The school nurse, who is Heather Gordon at Elwood Intermediate, works as the doctor's hands and examines the child. Gordon said the equipment used to look into the child's ears and throat magnifies and provides a better look than the doctor might get otherwise.
"He can actually see it better than if he was just looking in his office," Gordon said.
Cuts and abrasions, rashes, pink eye, coughs, colds, strep throat, earaches or flu-like symptoms can all be examined using the telehealth clinic. Antibiotics the child might need will be available at the school.
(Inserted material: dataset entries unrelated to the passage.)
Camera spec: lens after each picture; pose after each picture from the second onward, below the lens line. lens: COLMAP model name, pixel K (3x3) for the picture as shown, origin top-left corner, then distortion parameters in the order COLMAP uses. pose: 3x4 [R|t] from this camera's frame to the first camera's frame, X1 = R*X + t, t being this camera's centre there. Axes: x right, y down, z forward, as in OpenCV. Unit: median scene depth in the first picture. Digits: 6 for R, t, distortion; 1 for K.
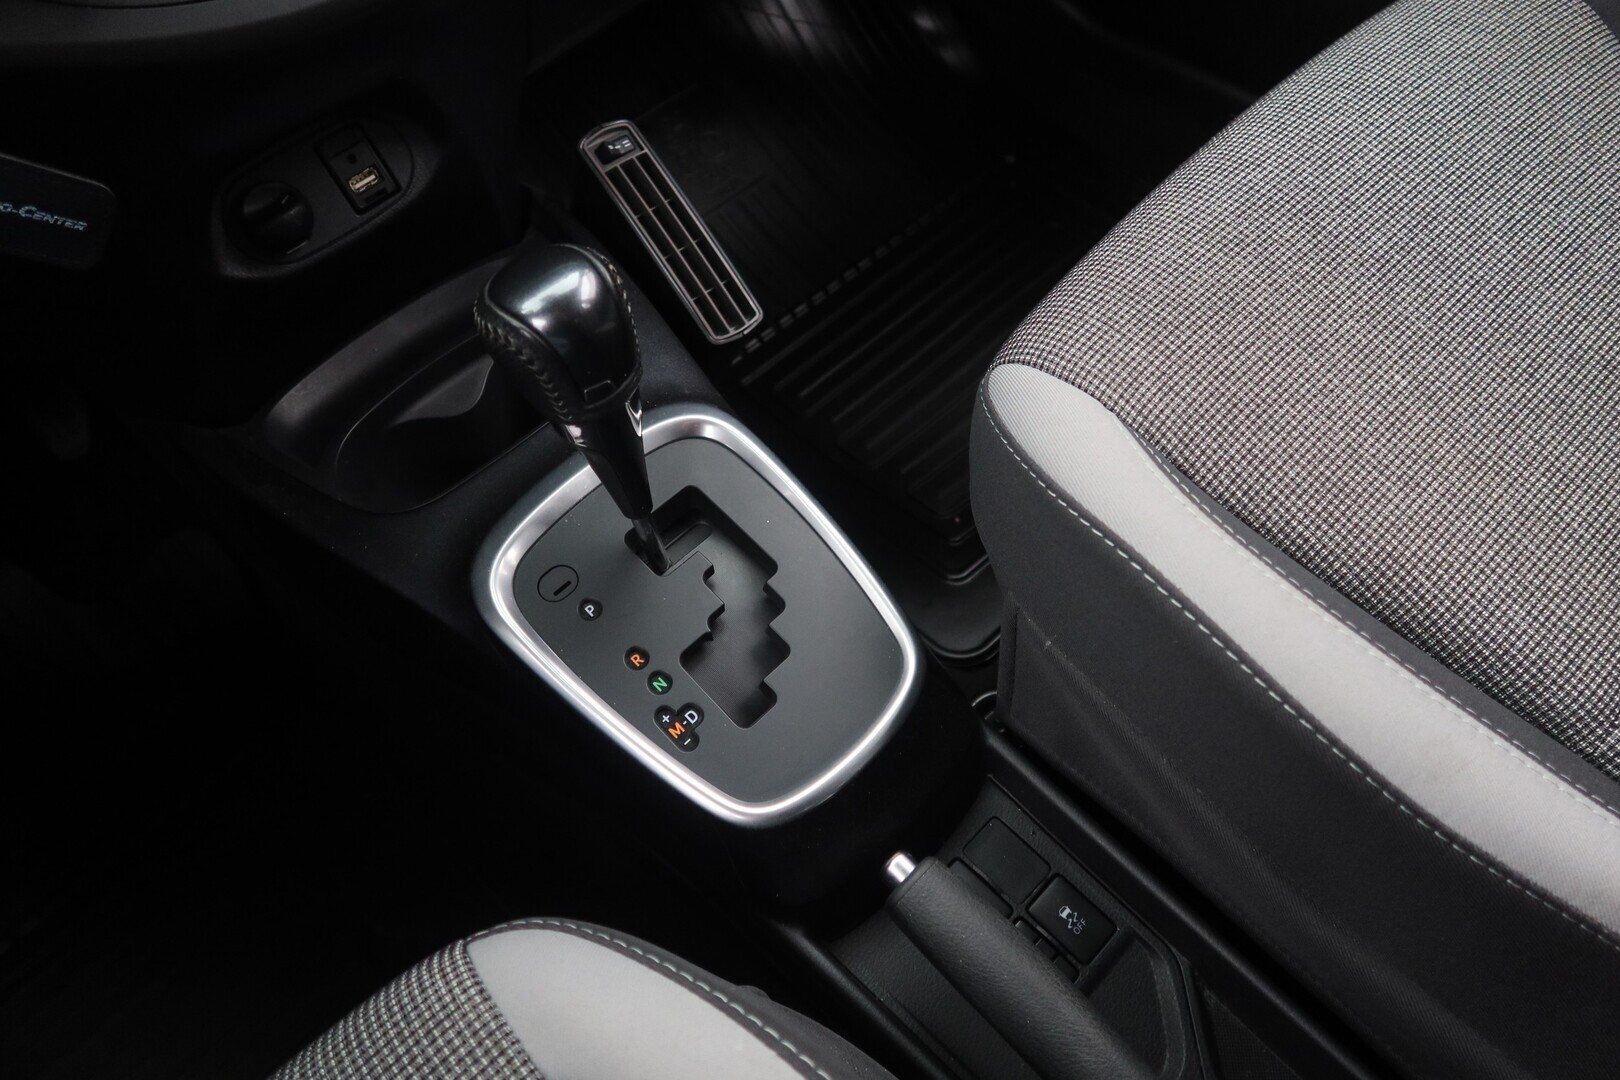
lens RADIAL K [[1100.8, 0, 814.7], [0, 1100.8, 527.2], [0, 0, 1]] dist [-0.027203, 0.002312]
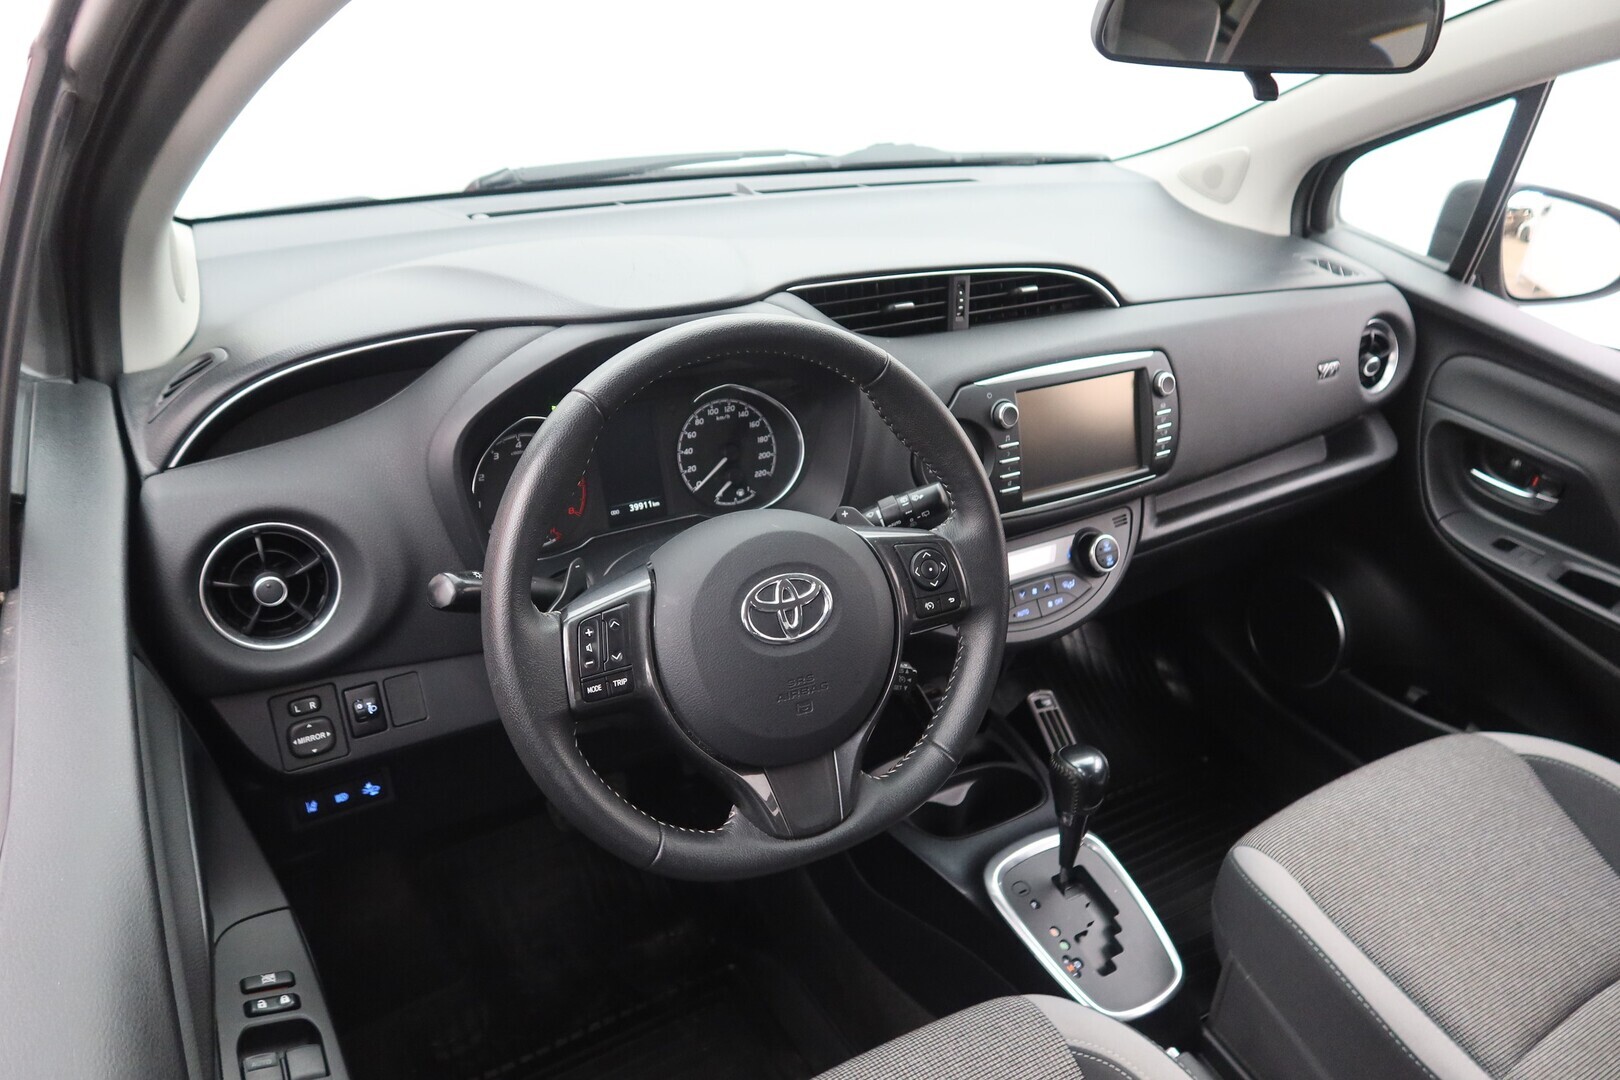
lens RADIAL K [[1100.8, 0, 814.7], [0, 1100.8, 527.2], [0, 0, 1]] dist [-0.027203, 0.002312]
pose [[0.959097, 0.249096, -0.134479, -0.515744], [-0.282983, 0.855996, -0.432657, 0.497216], [0.007340, 0.453015, 0.891472, -1.275409]]
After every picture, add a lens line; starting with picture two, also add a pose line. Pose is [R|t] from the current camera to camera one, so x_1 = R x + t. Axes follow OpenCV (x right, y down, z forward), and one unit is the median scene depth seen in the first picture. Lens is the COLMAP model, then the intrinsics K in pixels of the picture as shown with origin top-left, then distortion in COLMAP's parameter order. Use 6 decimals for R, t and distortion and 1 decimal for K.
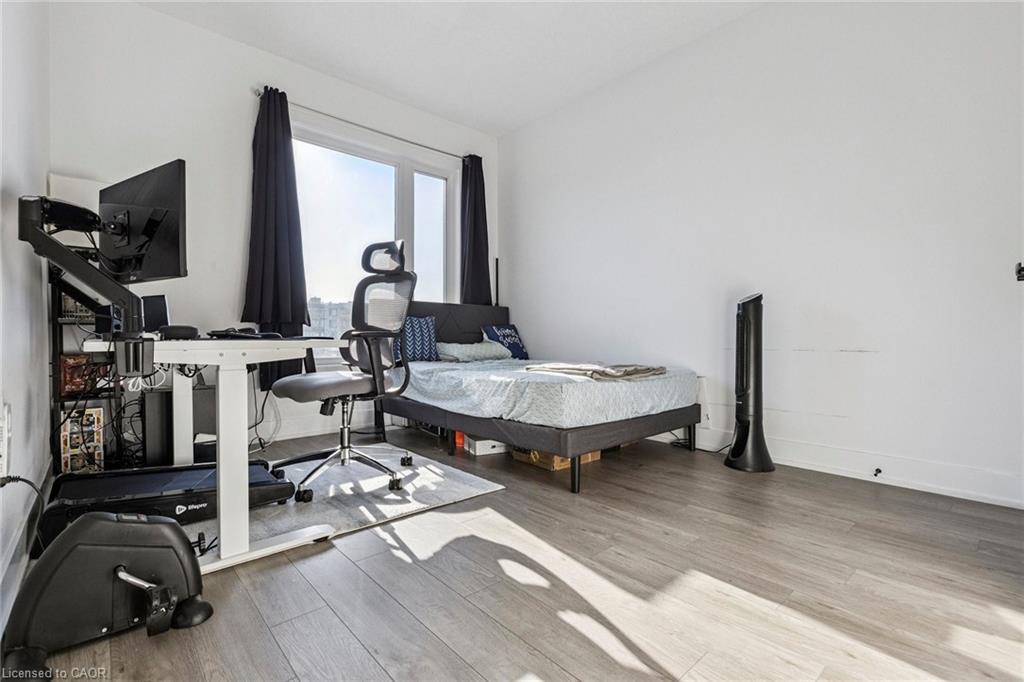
lens RADIAL K [[465.1, 0, 514.1], [0, 465.1, 338.6], [0, 0, 1]] dist [0.001780, -0.000155]
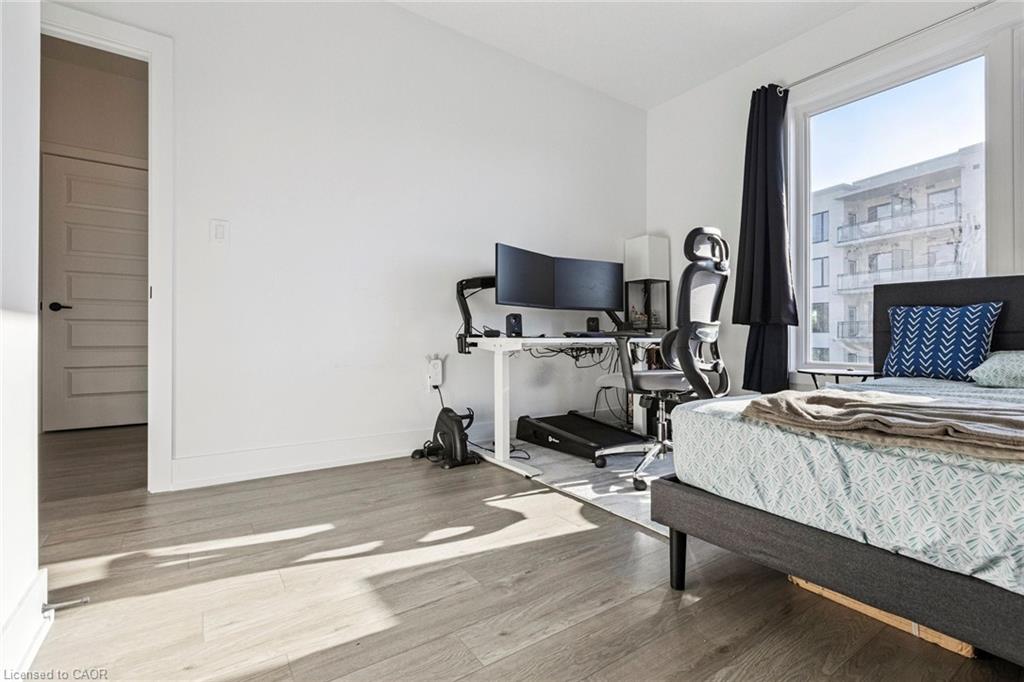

Children will also be able to receive counseling service through the telehealth clinic. The child will be to video chat with a counselor at Aspire Indiana without leaving school.
The billing for the appointment will be sent to the parents' insurance, just as if they had taken the child to the doctor's office.
Daughtry said he is looking forward to increasing the health care for students in the rural community.
"There are a lot of rural areas where your closest doctor may not be downtown but 20 miles away," he said. "It kind of brings schools back to being the center of the community again, which I think is important."
The program is also designed to lower the amount of emergency room visits at the hospital that are for simple issues, such as the ones the telehealth clinic will be able to assess and treat.
A ribbon-cutting ceremony was held on Sept. 6. As of Tuesday, the equipment for the clinic was not up and running, Gordon said, but she said once it is, she thinks the clinic will get plenty of use.
"There has been a couple cases when I thought, 'Gosh, I wish it was up and running because I'd use it now,'" she said.
Jenni Hill, Community Health Outreach program manager at the rural health association, said she expects similar clinics in other rural communities throughout Indiana.
The amount of students who receive free and reduced lunches and county health rankings were two criteria when choosing Elwood as the first community to receive one of the telehealth clinics.
Hill said IRHA hopes to open anywhere from three to six clinics a year.
"To me, I think this is going to become a model of what's going to happen all across the state," Daughtry said.